In the last two lines, “src [...] down” was in red, like this:

src/profile.c:record_cb() Unable to get Hands-Free Voice gateway SDP record: Host is down

What is a “Hands-Free Voice gateway”? Do I need it? Do I want it? No. All I want to do is play a Youtube music video, and then hear the music on the wireless earbuds. First igno­ring the error, I also tried things like:

bluetoothctl pair [MAC address of my device]
bluetoothctl trust [MAC address of my device]
bluetoothctl paired-devices
bluetoothctl disconnect [MAC address of my device]
bluetoothctl connect [MAC address of my device]

The MAC address I had found while doing a ‘bluetoothctl scan on’, which by the way is extremely slow. But eventually it works. You may want to make yourself a cup of coffee or tea in the meantime.

Rows in a dataset:
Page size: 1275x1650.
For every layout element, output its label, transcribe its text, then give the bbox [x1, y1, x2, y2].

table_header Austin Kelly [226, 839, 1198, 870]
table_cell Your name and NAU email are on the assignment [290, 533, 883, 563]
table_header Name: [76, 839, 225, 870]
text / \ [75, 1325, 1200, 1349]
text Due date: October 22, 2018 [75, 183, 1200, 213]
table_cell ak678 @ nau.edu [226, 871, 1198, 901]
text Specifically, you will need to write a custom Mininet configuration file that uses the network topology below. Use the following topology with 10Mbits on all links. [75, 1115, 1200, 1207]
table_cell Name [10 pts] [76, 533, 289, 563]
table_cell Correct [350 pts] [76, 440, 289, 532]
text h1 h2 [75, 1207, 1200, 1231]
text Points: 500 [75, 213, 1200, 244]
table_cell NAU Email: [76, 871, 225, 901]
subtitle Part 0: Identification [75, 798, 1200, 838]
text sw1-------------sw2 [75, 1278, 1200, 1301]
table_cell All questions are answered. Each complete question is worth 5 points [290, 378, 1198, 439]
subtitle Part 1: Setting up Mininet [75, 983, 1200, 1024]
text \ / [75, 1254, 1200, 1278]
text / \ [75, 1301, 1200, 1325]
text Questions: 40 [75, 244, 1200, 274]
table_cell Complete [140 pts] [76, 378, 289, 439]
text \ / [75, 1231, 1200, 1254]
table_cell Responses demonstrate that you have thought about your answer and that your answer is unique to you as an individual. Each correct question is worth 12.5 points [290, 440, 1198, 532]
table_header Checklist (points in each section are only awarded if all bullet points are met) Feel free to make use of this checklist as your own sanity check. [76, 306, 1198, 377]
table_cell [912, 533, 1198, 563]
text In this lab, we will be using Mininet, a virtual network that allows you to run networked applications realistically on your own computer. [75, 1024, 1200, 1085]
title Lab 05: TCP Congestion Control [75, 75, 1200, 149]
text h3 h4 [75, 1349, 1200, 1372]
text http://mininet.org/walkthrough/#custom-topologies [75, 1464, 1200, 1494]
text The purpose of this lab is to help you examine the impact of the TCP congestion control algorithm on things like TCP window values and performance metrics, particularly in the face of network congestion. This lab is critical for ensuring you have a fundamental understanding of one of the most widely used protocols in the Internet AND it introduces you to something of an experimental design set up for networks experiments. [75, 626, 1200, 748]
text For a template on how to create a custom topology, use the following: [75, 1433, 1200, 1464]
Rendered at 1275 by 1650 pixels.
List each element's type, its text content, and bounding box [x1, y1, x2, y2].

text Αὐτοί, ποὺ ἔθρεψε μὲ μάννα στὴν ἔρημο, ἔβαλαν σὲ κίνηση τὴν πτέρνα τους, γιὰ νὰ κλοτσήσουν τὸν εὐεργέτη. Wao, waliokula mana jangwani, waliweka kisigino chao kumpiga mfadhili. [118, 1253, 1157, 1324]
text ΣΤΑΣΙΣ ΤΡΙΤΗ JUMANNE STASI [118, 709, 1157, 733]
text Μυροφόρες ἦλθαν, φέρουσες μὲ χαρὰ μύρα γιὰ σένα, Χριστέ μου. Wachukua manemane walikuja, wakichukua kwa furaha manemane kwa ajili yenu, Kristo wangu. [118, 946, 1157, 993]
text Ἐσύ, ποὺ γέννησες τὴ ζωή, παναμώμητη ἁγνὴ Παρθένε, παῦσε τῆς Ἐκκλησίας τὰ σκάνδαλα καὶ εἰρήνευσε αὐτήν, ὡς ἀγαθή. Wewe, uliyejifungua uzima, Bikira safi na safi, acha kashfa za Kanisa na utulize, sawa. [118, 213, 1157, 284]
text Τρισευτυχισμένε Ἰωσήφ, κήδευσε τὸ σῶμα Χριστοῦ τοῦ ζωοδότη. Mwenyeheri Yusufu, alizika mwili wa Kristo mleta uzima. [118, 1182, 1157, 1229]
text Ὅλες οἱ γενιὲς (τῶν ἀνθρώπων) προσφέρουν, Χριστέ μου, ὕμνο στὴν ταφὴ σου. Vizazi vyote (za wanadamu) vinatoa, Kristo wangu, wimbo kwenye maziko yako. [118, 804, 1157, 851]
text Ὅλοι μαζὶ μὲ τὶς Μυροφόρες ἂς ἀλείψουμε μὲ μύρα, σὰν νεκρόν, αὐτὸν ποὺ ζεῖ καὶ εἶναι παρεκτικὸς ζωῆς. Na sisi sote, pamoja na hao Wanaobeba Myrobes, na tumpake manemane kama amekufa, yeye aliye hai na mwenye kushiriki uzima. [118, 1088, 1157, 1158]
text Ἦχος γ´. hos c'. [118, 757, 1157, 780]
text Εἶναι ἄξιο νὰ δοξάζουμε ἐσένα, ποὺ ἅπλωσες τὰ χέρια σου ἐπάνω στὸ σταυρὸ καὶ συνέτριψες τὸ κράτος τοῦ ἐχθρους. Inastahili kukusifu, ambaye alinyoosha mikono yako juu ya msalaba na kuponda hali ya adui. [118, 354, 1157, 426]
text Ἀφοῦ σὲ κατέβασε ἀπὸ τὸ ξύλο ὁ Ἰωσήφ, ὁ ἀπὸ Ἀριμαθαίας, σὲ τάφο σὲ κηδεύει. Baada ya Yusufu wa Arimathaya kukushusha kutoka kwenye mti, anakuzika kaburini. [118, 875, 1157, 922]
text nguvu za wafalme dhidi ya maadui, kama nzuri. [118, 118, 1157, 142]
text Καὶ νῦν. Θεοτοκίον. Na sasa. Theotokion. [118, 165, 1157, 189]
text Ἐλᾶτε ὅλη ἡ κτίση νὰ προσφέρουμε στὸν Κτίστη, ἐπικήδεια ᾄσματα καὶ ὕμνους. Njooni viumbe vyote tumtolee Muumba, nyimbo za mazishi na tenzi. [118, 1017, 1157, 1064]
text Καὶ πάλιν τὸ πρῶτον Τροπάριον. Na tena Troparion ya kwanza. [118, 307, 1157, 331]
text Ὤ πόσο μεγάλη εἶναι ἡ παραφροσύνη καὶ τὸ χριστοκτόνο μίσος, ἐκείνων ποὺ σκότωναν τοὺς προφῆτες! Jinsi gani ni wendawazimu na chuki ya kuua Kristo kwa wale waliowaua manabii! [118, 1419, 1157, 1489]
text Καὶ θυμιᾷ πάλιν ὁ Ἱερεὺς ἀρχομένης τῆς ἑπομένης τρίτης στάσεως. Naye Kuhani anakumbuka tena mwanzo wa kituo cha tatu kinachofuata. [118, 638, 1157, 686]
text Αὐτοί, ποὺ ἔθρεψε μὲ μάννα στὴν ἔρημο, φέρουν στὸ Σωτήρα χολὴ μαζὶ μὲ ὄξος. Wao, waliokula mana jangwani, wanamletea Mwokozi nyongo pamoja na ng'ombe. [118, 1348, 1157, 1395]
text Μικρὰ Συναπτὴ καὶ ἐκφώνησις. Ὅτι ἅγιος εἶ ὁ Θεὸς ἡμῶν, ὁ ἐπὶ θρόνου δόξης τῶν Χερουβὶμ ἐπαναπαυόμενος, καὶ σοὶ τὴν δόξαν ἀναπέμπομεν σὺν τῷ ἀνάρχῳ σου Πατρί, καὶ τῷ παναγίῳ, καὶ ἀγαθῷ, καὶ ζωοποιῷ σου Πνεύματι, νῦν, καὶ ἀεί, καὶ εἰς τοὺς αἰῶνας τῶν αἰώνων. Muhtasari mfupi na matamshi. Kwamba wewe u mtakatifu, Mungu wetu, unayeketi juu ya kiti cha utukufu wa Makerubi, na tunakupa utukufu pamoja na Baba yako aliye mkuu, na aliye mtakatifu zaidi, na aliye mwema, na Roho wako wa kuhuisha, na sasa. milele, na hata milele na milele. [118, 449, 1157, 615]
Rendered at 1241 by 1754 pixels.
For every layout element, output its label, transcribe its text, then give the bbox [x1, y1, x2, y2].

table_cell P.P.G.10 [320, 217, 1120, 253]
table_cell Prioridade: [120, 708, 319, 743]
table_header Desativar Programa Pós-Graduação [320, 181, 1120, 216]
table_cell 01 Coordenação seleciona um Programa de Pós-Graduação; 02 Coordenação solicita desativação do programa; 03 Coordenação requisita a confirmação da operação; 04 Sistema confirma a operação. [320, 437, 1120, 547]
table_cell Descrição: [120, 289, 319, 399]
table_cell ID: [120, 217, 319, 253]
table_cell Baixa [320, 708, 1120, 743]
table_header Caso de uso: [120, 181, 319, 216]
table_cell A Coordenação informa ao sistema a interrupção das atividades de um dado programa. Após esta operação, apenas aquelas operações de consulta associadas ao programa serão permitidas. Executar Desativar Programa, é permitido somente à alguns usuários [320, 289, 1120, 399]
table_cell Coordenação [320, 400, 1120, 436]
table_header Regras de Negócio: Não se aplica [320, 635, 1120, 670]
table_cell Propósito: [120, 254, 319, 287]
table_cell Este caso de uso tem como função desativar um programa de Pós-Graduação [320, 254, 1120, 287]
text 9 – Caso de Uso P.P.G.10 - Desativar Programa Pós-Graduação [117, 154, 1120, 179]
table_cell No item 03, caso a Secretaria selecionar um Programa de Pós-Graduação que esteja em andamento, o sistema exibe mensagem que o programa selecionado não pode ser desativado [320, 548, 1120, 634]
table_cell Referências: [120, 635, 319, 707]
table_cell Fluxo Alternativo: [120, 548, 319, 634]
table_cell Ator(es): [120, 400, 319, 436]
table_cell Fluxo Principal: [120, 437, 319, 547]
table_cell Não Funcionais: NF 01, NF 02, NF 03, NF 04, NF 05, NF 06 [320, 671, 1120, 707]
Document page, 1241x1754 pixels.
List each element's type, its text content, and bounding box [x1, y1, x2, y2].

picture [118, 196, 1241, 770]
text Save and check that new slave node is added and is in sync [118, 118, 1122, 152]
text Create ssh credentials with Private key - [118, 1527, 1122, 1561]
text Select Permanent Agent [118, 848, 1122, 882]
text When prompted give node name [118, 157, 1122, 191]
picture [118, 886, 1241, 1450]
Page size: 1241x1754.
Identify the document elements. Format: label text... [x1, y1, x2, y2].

What you have to do:
Copy word for word everything in the Bluetooth text above, from "In the last" down to "in the meantime.".

Response:
In the last two lines, “src [...] down” was in red, like this:

src/profile.c:record_cb() Unable to get Hands-Free Voice gateway SDP record: Host is down

What is a “Hands-Free Voice gateway”? Do I need it? Do I want it? No. All I want to do is play a Youtube music video, and then hear the music on the wireless earbuds. First igno­ring the error, I also tried things like:

bluetoothctl pair [MAC address of my device]
bluetoothctl trust [MAC address of my device]
bluetoothctl paired-devices
bluetoothctl disconnect [MAC address of my device]
bluetoothctl connect [MAC address of my device]

The MAC address I had found while doing a ‘bluetoothctl scan on’, which by the way is extremely slow. But eventually it works. You may want to make yourself a cup of coffee or tea in the meantime.